In the era of Web 2.0 traditional approaches to capacity planning are often difficult to implement. Guerrilla Capacity Planning facilitates rapid forecasting of capacity requirements based on the opportunistic use of whatever performance data and tools are available. One unique Guerrilla tool is Virtual Load Testing, based on Dr. Gunther's "Universal Law of Computational Scaling", which provides a highly cost-effective method for assessing application scalability. Neil Gunther, M.Sc., Ph.D. is an internationally recognized computer system performance consultant who founded Performance Dynamics Company in 1994. Some reasons why you should understand this law: 1. A lot of people use the term "scalability" without clearly defining it, let alone defining it quantitatively.
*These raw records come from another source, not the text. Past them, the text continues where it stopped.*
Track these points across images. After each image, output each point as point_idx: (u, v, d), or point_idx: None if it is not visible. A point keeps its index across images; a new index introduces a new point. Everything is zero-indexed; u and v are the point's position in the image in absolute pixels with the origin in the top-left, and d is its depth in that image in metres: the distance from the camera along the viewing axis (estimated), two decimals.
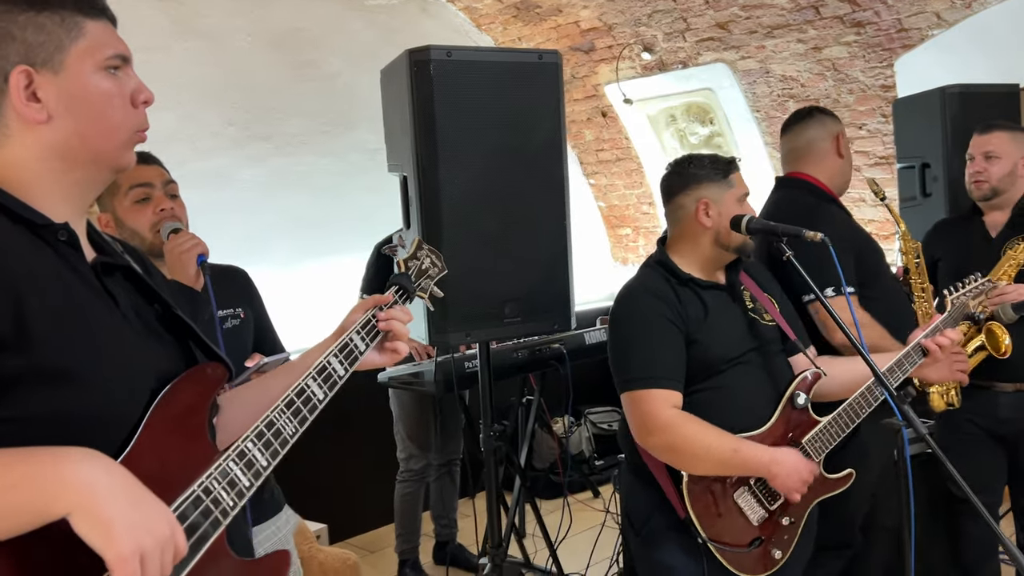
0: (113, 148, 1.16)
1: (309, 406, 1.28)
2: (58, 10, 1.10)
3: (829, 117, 2.76)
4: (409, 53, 2.31)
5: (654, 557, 2.09)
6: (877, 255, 2.67)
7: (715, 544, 1.96)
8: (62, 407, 1.01)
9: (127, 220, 2.02)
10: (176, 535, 0.99)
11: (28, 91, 1.08)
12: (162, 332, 1.22)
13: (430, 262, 1.71)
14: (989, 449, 2.87)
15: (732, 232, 2.09)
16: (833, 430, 2.07)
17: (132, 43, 1.22)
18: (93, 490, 0.92)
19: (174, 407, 1.13)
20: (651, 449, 1.99)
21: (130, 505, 0.94)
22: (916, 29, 4.24)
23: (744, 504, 2.01)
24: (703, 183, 2.12)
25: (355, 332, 1.42)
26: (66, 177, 1.13)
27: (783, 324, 2.18)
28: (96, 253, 1.19)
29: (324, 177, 4.87)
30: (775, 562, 2.03)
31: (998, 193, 2.88)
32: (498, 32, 5.72)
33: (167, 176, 2.09)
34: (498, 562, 2.65)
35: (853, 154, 4.90)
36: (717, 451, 1.94)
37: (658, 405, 1.96)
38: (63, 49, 1.10)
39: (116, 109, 1.15)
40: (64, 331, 1.02)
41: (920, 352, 2.13)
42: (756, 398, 2.07)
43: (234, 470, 1.13)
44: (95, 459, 0.95)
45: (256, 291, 2.30)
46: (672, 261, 2.14)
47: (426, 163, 2.31)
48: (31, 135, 1.10)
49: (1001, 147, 2.88)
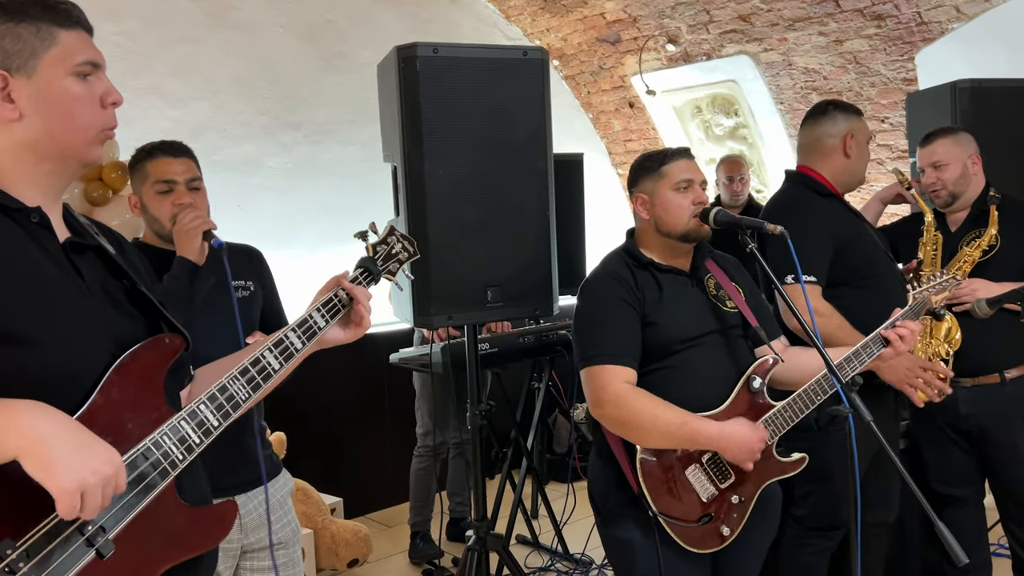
0: (80, 144, 1.30)
1: (263, 375, 1.42)
2: (35, 21, 1.24)
3: (844, 114, 2.76)
4: (398, 50, 2.43)
5: (612, 533, 2.19)
6: (871, 249, 2.70)
7: (665, 518, 2.05)
8: (26, 367, 1.15)
9: (150, 207, 2.20)
10: (119, 474, 1.13)
11: (3, 92, 1.23)
12: (128, 305, 1.36)
13: (401, 247, 1.85)
14: (956, 444, 2.89)
15: (668, 220, 2.19)
16: (787, 414, 2.14)
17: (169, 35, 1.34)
18: (37, 435, 1.07)
19: (132, 371, 1.27)
20: (603, 421, 2.10)
21: (71, 448, 1.09)
22: (936, 22, 4.22)
23: (694, 480, 2.09)
24: (639, 180, 2.27)
25: (315, 309, 1.55)
26: (37, 168, 1.27)
27: (746, 311, 2.26)
28: (70, 234, 1.34)
29: (351, 165, 5.04)
30: (723, 539, 2.11)
31: (956, 197, 2.92)
32: (527, 23, 5.82)
33: (193, 172, 2.23)
34: (482, 534, 2.77)
35: (876, 147, 4.92)
36: (664, 423, 2.02)
37: (610, 379, 2.06)
38: (36, 56, 1.24)
39: (84, 109, 1.28)
40: (27, 302, 1.17)
41: (880, 342, 2.19)
42: (713, 379, 2.15)
43: (185, 428, 1.27)
44: (39, 409, 1.10)
45: (268, 271, 2.43)
46: (636, 248, 2.26)
47: (412, 154, 2.44)
48: (6, 131, 1.24)
49: (946, 153, 2.91)
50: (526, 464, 4.10)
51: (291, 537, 2.32)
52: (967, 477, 2.91)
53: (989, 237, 2.81)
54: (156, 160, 2.19)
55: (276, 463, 2.39)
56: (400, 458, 4.43)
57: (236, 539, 2.18)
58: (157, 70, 4.37)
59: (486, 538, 2.78)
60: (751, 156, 5.52)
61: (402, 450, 4.38)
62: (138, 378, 1.28)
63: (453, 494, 4.42)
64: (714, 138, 5.73)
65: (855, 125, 2.75)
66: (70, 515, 1.08)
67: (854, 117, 2.77)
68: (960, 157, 2.89)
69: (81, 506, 1.08)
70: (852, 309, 2.56)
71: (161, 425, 1.25)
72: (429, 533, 4.21)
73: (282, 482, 2.38)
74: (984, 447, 2.84)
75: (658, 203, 2.21)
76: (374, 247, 1.80)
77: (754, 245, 2.17)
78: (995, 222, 2.82)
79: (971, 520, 2.94)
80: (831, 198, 2.74)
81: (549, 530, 4.20)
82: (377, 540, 4.26)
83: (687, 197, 2.19)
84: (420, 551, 4.14)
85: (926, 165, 2.95)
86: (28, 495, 1.09)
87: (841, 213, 2.74)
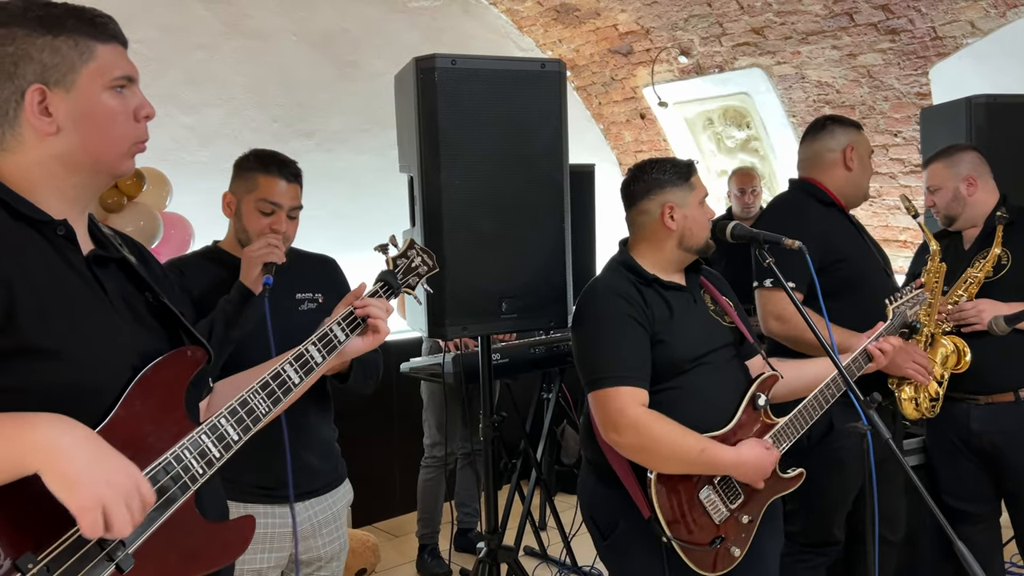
0: (114, 157, 1.30)
1: (284, 388, 1.42)
2: (73, 35, 1.24)
3: (843, 128, 2.75)
4: (416, 61, 2.43)
5: (622, 563, 2.15)
6: (865, 264, 2.68)
7: (679, 543, 2.00)
8: (50, 380, 1.16)
9: (246, 218, 2.21)
10: (140, 486, 1.12)
11: (41, 106, 1.23)
12: (149, 318, 1.36)
13: (420, 260, 1.85)
14: (970, 461, 2.88)
15: (697, 234, 2.16)
16: (790, 429, 2.13)
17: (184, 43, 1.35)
18: (56, 450, 1.07)
19: (153, 383, 1.27)
20: (619, 447, 2.03)
21: (91, 461, 1.08)
22: (950, 37, 4.21)
23: (708, 503, 2.06)
24: (667, 188, 2.17)
25: (336, 324, 1.56)
26: (67, 181, 1.27)
27: (741, 326, 2.24)
28: (94, 246, 1.34)
29: (363, 173, 5.05)
30: (733, 559, 2.08)
31: (953, 219, 2.94)
32: (539, 34, 5.82)
33: (298, 200, 2.26)
34: (493, 547, 2.76)
35: (889, 161, 4.91)
36: (685, 451, 1.98)
37: (627, 403, 2.00)
38: (75, 70, 1.24)
39: (119, 124, 1.29)
40: (49, 315, 1.17)
41: (866, 357, 2.24)
42: (718, 398, 2.12)
43: (205, 442, 1.28)
44: (59, 423, 1.10)
45: (343, 280, 2.44)
46: (636, 262, 2.18)
47: (429, 165, 2.43)
48: (41, 144, 1.24)
49: (936, 178, 2.95)
50: (535, 475, 4.08)
51: (338, 552, 2.32)
52: (981, 494, 2.89)
53: (993, 257, 2.80)
54: (271, 178, 2.20)
55: (340, 473, 2.38)
56: (408, 467, 4.42)
57: (287, 547, 2.18)
58: (172, 77, 4.39)
59: (497, 550, 2.77)
60: (763, 169, 5.52)
61: (410, 459, 4.37)
62: (160, 391, 1.28)
63: (461, 504, 4.40)
64: (726, 150, 5.73)
65: (855, 138, 2.75)
66: (94, 533, 1.07)
67: (854, 131, 2.77)
68: (951, 181, 2.91)
69: (107, 524, 1.07)
70: (838, 322, 2.52)
71: (182, 439, 1.26)
72: (437, 548, 4.19)
73: (341, 494, 2.36)
74: (998, 465, 2.83)
75: (689, 215, 2.16)
76: (394, 260, 1.81)
77: (772, 260, 2.17)
78: (1000, 242, 2.81)
79: (985, 537, 2.93)
80: (832, 207, 2.73)
81: (557, 542, 4.18)
82: (384, 550, 4.25)
83: (707, 213, 2.18)
84: (428, 567, 4.12)
85: (925, 187, 3.01)
86: (48, 508, 1.08)
87: (840, 224, 2.71)
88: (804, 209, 2.68)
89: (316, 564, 2.28)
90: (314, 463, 2.24)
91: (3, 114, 1.23)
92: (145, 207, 3.74)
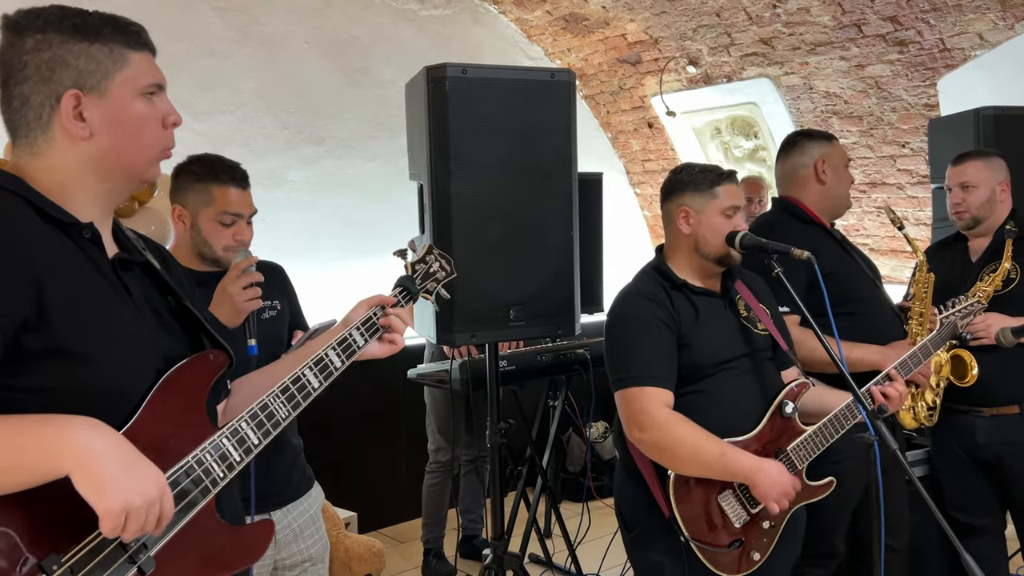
0: (143, 163, 1.33)
1: (303, 393, 1.44)
2: (108, 43, 1.27)
3: (813, 142, 2.75)
4: (427, 70, 2.46)
5: (644, 556, 2.19)
6: (854, 278, 2.67)
7: (697, 543, 2.04)
8: (76, 381, 1.17)
9: (206, 231, 2.17)
10: (164, 497, 1.14)
11: (76, 111, 1.25)
12: (172, 321, 1.38)
13: (439, 266, 1.84)
14: (975, 473, 2.88)
15: (711, 242, 2.18)
16: (817, 439, 2.14)
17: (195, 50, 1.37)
18: (89, 453, 1.09)
19: (176, 387, 1.29)
20: (641, 446, 2.07)
21: (121, 468, 1.10)
22: (959, 49, 4.22)
23: (727, 506, 2.09)
24: (686, 191, 2.21)
25: (355, 328, 1.57)
26: (98, 185, 1.30)
27: (776, 334, 2.26)
28: (119, 249, 1.36)
29: (372, 180, 5.07)
30: (753, 563, 2.11)
31: (979, 221, 2.90)
32: (548, 43, 5.85)
33: (253, 207, 2.25)
34: (499, 553, 2.77)
35: (896, 172, 4.92)
36: (705, 454, 2.02)
37: (652, 403, 2.05)
38: (109, 76, 1.27)
39: (149, 130, 1.32)
40: (79, 317, 1.19)
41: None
42: (744, 404, 2.14)
43: (226, 445, 1.29)
44: (93, 427, 1.12)
45: (291, 286, 2.47)
46: (668, 267, 2.24)
47: (439, 173, 2.46)
48: (74, 148, 1.26)
49: (976, 176, 2.88)
50: (541, 482, 4.09)
51: (321, 553, 2.34)
52: (986, 506, 2.90)
53: (1003, 272, 2.79)
54: (225, 188, 2.16)
55: (309, 476, 2.40)
56: (415, 473, 4.43)
57: (270, 555, 2.20)
58: (183, 84, 4.41)
59: (503, 557, 2.78)
60: (770, 179, 5.53)
61: (416, 465, 4.38)
62: (182, 394, 1.30)
63: (465, 511, 4.42)
64: (733, 160, 5.74)
65: (827, 151, 2.74)
66: (112, 534, 1.10)
67: (825, 143, 2.76)
68: (990, 182, 2.87)
69: (124, 526, 1.09)
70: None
71: (202, 442, 1.27)
72: (442, 551, 4.20)
73: (314, 496, 2.38)
74: (1004, 477, 2.83)
75: (704, 222, 2.19)
76: (413, 266, 1.81)
77: (780, 270, 2.18)
78: (1009, 256, 2.81)
79: (990, 550, 2.93)
80: (811, 225, 2.72)
81: (562, 549, 4.19)
82: (390, 556, 4.26)
83: (730, 224, 2.19)
84: (433, 569, 4.13)
85: (955, 184, 2.93)
86: (69, 510, 1.10)
87: (821, 240, 2.69)
88: (783, 229, 2.64)
89: (302, 567, 2.30)
90: (287, 471, 2.28)
91: (37, 118, 1.25)
92: (156, 212, 3.76)
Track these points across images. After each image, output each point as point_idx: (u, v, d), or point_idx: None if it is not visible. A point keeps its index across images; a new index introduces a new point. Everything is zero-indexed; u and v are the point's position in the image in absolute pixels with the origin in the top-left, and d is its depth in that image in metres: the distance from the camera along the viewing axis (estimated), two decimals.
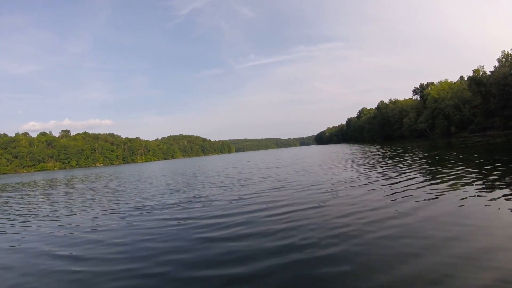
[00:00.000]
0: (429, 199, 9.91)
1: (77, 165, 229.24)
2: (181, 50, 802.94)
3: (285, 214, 9.57)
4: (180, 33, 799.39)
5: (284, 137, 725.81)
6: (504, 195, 9.28)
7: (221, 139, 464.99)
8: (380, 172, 18.00)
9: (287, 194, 13.28)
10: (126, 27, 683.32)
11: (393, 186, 13.00)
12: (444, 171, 16.14)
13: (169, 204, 13.41)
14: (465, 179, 12.88)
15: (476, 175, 13.80)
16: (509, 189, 10.16)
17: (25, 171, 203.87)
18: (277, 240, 7.09)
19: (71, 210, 14.40)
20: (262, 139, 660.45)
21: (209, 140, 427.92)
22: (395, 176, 15.74)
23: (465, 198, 9.52)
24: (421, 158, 25.01)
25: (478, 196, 9.67)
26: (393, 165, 21.17)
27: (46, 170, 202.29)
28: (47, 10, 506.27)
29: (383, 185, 13.36)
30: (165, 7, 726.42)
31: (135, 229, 9.35)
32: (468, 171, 15.28)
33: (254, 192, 14.90)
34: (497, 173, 13.69)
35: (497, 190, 10.16)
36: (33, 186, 36.69)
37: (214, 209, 11.38)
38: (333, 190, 13.22)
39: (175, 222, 9.78)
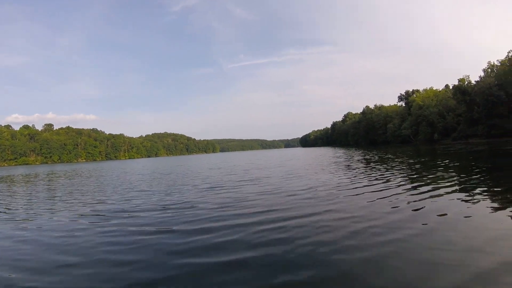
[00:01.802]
0: (415, 204, 9.72)
1: (59, 160, 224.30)
2: (172, 48, 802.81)
3: (275, 224, 8.41)
4: (172, 31, 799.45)
5: (269, 138, 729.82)
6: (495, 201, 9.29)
7: (206, 138, 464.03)
8: (368, 178, 17.15)
9: (276, 200, 12.19)
10: (118, 23, 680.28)
11: (380, 191, 12.61)
12: (430, 177, 15.90)
13: (146, 208, 12.07)
14: (447, 185, 13.14)
15: (458, 181, 14.22)
16: (493, 195, 10.76)
17: (6, 164, 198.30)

Computer system scalability must be quantified. If you can't quantify it, you can't guarantee it. The universal law of computational scaling provides that quantification. 2. One the greatest impediments to applying queueing theory models (whether analytic or simulation) is the inscrutibility of service times within an application. Every queueing facility in a performance model requires a service time as an input parameter. No service time, no queue. Without the appropriate queues in the model, system performance metrics like throughtput and response time, cannot be predicted. The universal law of computational scaling leapfrogs this entire problem by NOT requiring ANY low-level service time measurements as inputs. The universal scalability model is a single equation expressed in terms of two parameters α and β. The relative capacity C(N) is a normalized throughput given by: C(N) = N / ( 1 + αN + βN (N − 1) ) where N represents either: 1. (Software Scalability) the number of users or load generators on a fixed hardware configuration. In this case, the number of users acts as the independent variable while the CPU configuration remains constant for the range of user load measurements. 2. (Hardware Scalability) the number of physical processors or nodes in the hardware configuration. In this case, the number of user processes executing per CPU (say 10) is assumed to be the same for every added CPU. Therefore, on a 4 CPU platform you would run 40 virtual users. with `α' (alpha) the contention parameter, and `β' (beta) the coherency-delay parameter. This model has wide-spread applicability, including:
- Accounts for such effects as VM thrashing, and cache-miss latencies.
- Can also be used to model disk arrays, SANs, and multicore processors.
- Can also be used to model certain types of network I/O
- The user-load form is the most common application of eqn.
- Can be used in combination with measurement tools like LoadRunner, Benchmark Factory, etc.